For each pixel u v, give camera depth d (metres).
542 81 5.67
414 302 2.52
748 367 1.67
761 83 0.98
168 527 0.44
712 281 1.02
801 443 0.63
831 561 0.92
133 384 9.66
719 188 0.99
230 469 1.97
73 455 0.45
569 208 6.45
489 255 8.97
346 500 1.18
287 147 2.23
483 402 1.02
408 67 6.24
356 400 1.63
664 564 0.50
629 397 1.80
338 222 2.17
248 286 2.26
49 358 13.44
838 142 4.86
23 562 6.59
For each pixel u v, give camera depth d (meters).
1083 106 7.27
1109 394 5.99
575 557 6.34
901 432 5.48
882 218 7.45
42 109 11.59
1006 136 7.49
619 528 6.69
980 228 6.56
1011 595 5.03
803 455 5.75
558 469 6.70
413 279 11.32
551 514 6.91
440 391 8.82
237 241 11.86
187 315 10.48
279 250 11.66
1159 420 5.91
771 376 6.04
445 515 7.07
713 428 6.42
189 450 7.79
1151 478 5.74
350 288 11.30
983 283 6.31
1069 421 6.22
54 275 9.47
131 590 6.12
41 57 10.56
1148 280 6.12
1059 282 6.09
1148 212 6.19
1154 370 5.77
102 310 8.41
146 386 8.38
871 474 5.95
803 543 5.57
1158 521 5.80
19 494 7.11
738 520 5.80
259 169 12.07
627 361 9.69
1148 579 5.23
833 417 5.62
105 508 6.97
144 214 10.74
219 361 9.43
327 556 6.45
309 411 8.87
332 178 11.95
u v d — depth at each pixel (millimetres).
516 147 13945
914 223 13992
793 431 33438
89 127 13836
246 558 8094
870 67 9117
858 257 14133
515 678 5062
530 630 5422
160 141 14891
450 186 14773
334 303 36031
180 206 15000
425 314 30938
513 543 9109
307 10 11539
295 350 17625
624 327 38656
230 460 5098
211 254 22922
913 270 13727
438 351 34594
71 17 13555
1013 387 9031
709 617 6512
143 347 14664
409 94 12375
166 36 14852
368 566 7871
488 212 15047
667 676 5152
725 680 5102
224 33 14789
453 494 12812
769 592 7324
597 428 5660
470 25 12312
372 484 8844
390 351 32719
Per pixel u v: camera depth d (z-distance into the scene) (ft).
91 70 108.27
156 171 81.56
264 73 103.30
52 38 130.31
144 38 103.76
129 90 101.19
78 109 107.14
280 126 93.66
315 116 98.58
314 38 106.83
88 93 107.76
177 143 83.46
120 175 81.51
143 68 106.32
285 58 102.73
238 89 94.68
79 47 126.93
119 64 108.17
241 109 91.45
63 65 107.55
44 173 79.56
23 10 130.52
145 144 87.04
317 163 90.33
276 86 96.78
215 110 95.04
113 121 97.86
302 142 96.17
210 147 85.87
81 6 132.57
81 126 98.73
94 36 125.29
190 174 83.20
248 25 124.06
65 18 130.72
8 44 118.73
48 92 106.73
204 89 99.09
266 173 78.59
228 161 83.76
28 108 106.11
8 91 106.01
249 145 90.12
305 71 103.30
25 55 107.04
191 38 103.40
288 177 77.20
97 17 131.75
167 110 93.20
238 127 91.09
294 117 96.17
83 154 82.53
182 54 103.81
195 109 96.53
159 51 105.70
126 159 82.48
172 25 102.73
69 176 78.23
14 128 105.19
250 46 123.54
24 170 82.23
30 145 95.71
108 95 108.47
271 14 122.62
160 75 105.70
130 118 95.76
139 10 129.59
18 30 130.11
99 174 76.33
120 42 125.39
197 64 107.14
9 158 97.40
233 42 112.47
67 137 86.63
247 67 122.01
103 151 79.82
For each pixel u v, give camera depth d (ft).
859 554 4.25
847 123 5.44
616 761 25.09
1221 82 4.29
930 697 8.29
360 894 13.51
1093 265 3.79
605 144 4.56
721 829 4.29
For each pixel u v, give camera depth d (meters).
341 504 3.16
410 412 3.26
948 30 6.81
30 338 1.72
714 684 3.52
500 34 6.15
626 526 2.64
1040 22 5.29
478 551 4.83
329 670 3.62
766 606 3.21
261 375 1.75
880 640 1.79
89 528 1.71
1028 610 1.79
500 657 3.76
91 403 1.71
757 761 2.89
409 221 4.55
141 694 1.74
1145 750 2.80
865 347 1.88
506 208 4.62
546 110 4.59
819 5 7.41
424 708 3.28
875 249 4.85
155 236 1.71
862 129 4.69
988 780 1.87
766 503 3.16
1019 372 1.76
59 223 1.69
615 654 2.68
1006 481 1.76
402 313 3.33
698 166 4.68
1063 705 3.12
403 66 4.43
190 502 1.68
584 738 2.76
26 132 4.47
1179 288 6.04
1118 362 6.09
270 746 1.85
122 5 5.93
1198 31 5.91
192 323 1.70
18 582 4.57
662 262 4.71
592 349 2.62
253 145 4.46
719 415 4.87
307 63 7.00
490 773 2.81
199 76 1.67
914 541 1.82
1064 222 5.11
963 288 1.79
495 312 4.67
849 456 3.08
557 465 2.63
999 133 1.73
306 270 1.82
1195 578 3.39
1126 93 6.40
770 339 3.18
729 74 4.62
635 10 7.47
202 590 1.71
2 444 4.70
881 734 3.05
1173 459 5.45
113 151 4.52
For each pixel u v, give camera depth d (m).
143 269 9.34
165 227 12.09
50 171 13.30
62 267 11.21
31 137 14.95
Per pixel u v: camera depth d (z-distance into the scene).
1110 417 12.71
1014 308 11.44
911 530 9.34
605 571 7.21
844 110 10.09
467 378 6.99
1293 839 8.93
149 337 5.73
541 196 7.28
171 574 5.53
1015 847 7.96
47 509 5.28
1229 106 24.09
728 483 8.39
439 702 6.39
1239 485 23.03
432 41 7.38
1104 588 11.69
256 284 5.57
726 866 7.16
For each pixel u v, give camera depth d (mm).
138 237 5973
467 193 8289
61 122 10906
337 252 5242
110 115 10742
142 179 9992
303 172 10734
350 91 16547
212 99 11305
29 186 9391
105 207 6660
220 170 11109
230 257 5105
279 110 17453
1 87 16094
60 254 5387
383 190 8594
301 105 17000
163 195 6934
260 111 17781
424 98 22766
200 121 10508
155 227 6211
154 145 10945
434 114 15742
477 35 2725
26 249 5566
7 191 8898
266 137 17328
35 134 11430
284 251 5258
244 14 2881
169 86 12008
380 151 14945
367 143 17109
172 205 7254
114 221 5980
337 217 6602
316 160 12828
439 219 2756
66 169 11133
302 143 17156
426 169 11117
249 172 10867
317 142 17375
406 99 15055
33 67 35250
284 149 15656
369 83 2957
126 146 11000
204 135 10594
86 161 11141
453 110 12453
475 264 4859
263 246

* [WHAT YOU WILL DO]
Show all lines of the material in which the word "distance" can be found.

* [SOLUTION FOR THIS PROBLEM]
Per pixel u v: camera depth d (z-distance into the scene) (ft).
Per pixel u v: camera depth d (z-distance into the scene).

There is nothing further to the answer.